Because different metal materials are different in material and different in flowability in a metal melting state, when the blocking plate abuts against the first branch cavity and the second branch cavity, the motor in the corresponding branch host box drives the plug to rotate, so that the end face of the plug moves to the position corresponding to the scale mark, and the purpose of adapting to the metal materials with different flowability is achieved. When the metal material is extruded and forged, pressure change is detected through the pressure sensor, if the pressure change is detected at a plurality of detection positions of the pressure sensor and the numerical values are basically equivalent, the metal is fully extruded and formed, the metal of the two branches is fully contacted with the blocking plate, all gaps are filled, and the Y-shaped tee product is preliminarily formed; if the pressure sensor does not detect the pressure change, or the position of the blocking plate part detects the pressure change, and the rest part does not detect the pressure change, the extrusion is not sufficient, and the metal does not flow to completely fill the gap between the plug and the cavity, at the moment, due to the size limitation of the product, the propulsion work of the trunk propulsion device reaches the preset position and can not continue to advance, at the moment, the motor in the first branch plugging device works to drive the plug to continue to move forwards, the space is further compressed, and the metal is extruded to flow to fill the gap.

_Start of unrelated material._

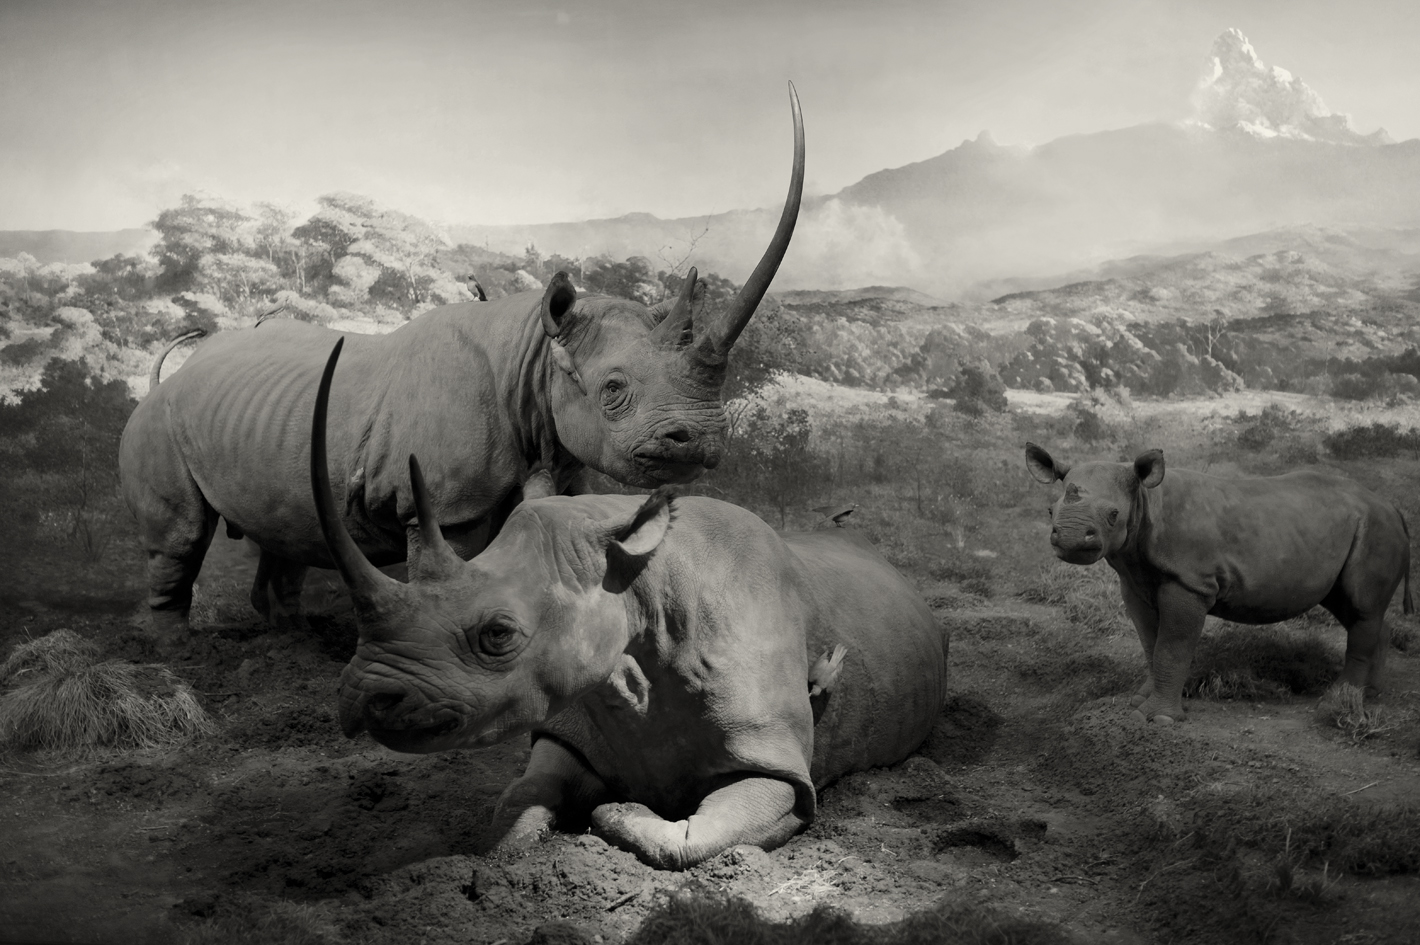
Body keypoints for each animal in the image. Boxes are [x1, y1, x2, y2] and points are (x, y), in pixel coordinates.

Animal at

According to the device and the method, parameters can be adjusted and the extrusion state can be detected according to the characteristics of different metal flowability, so that the forged large Y-shaped tee joint is qualified in forming, the defective rate is reduced, the later machining amount is reduced as much as possible, the reliability is improved, the production period is shortened, the operation cost of factory equipment is reduced, and the enterprise benefit and the competitiveness are improved.

Drawings

FIG. 1 is a schematic structural view of example 1;

FIG. 2 is a schematic view of an upper mold and a lower mold in example 1;

FIG. 3 is a front view of the lower mold;

FIG. 4 is a schematic view showing the structure of example 1 with the upper mold hidden;

FIG. 5 is a schematic view of a dry road propulsion device;

figure 6 is a schematic view of a first branch occlusion device;

FIG. 7 is a schematic view of the product processed in example 1.

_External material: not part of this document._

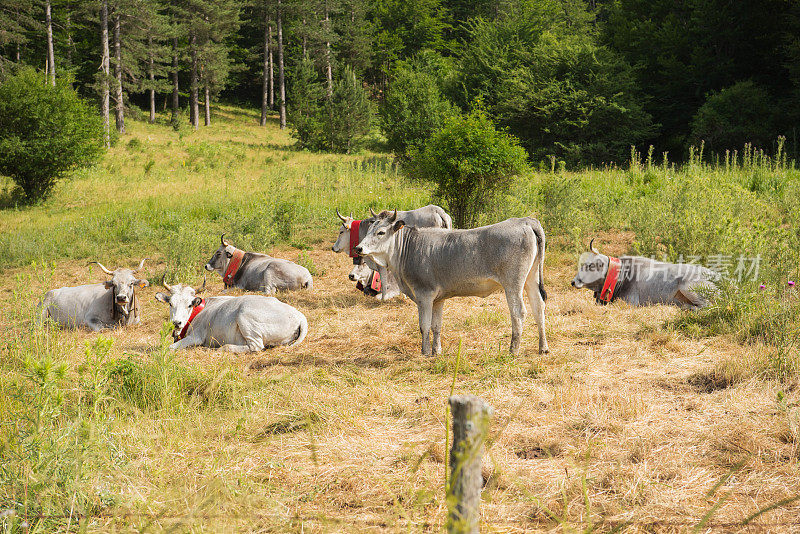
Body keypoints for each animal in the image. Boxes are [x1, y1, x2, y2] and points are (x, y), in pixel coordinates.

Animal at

The corresponding part names indicated by the numbers in the figures: 100. a base plate; 200. a lower die; 201. a main cavity; 202. a first branch cavity; 203. a second branch cavity; 300. an upper die; 400. a trunk propulsion device; 401. a trunk main machine box body; 402. a main line hydraulic push rod; 403. a trunk push plate; 404. a punch; 500. a first branch plugging device; 501. a branch main machine box body; 502. a branch hydraulic push rod; 503. a blocking plate; 504. a plug; 600. and a second branch plugging device.

Detailed Description

In order to make the technical means, the original characteristics, the achieved purposes and the effects of the invention easy to understand, the invention is further described with reference to the figures and the specific embodiments.